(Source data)

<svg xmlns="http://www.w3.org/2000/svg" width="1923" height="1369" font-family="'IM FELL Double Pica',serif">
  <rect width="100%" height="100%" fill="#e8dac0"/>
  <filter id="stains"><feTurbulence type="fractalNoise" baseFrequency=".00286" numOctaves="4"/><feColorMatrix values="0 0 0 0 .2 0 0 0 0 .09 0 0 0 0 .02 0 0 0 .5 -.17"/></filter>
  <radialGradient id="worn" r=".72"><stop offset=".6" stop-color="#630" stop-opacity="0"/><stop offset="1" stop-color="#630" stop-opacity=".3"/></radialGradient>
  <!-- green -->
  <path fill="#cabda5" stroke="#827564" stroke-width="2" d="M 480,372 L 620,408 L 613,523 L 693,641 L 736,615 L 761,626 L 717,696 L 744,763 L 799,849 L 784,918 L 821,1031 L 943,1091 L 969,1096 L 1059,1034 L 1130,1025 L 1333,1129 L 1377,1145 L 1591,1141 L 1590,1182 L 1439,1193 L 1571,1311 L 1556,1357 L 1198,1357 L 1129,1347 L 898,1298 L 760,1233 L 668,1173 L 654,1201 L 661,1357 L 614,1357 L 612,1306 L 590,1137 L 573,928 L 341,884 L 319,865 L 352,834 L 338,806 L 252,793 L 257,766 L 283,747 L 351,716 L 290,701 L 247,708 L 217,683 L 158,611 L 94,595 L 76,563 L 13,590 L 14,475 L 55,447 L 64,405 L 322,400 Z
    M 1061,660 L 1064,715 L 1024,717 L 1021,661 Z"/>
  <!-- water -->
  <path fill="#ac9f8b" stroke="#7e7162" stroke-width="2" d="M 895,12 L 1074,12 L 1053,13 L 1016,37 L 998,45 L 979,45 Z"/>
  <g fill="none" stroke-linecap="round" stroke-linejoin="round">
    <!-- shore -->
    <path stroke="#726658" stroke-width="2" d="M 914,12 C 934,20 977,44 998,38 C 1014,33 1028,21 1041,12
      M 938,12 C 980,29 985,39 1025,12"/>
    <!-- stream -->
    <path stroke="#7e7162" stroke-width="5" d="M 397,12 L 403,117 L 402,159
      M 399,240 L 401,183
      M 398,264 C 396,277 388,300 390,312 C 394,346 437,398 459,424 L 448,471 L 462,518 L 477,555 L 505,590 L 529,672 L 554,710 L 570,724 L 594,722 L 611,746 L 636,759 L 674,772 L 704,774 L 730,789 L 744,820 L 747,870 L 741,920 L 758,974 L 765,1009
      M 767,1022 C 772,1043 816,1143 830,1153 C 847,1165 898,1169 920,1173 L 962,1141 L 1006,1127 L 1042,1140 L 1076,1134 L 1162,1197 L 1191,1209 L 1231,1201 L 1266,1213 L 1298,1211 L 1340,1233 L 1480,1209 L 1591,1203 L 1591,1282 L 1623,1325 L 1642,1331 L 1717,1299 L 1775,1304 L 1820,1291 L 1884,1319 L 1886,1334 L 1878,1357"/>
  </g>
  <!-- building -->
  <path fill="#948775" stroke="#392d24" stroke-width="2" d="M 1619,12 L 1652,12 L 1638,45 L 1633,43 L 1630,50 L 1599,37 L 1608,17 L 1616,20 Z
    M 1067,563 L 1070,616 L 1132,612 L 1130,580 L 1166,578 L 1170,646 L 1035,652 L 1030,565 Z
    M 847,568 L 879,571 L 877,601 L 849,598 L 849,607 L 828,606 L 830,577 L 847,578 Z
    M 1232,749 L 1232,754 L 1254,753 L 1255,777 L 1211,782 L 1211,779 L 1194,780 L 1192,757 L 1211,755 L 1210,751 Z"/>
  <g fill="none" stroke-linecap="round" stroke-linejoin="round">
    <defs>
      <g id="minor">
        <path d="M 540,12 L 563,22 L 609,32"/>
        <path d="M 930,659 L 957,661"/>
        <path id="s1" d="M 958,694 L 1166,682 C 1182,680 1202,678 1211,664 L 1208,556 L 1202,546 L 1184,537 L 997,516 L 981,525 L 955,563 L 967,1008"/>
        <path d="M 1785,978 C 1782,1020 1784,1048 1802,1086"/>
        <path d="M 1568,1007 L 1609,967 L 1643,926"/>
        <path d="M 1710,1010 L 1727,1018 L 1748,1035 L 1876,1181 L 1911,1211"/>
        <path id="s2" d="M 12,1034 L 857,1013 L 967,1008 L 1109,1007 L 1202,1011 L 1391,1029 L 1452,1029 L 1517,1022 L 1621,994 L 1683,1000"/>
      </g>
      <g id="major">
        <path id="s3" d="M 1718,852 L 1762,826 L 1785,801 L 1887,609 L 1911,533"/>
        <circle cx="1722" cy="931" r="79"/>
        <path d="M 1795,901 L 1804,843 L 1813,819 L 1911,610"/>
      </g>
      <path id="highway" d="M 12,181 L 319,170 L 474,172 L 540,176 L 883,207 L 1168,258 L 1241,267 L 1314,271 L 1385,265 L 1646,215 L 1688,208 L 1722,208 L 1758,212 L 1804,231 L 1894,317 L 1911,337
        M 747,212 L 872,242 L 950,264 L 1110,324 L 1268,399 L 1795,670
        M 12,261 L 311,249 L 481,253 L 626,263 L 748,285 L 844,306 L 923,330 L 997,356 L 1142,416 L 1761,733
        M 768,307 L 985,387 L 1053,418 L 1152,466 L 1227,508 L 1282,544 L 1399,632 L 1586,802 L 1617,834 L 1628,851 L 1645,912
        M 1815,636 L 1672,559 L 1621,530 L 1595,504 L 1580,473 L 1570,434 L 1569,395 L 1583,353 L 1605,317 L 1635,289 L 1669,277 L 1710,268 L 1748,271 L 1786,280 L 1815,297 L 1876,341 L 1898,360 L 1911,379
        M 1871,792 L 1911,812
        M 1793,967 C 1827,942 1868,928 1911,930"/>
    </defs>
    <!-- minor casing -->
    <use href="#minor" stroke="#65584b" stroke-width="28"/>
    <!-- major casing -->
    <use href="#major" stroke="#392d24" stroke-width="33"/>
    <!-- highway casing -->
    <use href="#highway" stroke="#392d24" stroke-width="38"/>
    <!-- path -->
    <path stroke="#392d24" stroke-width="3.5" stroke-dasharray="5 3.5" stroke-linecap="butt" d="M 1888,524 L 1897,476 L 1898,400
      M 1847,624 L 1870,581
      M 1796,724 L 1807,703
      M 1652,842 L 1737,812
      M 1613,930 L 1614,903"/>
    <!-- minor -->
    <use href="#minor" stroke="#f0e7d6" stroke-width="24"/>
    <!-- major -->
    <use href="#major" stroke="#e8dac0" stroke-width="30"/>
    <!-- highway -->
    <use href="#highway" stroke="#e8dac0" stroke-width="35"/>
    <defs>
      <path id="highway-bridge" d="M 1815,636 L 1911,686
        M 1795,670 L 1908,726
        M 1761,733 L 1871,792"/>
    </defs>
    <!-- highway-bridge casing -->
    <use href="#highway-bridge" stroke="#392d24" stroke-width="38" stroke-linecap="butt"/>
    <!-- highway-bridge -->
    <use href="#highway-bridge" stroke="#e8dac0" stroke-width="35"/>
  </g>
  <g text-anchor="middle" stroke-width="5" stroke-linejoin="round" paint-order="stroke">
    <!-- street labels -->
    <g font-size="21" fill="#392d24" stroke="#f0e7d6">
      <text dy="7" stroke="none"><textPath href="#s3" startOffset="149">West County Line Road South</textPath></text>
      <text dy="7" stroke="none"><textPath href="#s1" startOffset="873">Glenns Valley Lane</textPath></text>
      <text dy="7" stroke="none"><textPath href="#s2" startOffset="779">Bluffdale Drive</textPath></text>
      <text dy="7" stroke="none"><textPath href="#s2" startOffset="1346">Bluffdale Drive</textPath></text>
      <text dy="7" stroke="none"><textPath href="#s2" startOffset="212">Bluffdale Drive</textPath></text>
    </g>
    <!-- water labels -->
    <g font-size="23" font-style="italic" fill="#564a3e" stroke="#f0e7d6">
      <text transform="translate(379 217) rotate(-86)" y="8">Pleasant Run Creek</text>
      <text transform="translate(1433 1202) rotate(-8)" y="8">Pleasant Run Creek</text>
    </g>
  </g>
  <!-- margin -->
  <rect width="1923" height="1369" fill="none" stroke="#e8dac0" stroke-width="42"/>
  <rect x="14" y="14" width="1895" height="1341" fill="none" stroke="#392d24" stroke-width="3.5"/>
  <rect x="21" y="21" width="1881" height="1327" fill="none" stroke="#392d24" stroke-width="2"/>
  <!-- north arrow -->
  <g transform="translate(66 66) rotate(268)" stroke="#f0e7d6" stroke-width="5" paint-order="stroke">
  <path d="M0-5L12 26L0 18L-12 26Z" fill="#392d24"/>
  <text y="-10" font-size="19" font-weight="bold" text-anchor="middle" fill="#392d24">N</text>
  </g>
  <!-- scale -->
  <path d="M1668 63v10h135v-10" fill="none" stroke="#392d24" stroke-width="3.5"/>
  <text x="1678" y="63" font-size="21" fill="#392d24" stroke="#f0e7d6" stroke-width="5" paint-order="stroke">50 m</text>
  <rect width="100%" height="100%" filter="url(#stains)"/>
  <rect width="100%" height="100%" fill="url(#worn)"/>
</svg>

Exercise directions:
Write only the number of lines in the records that include the word "worn".

Completed exercise:
2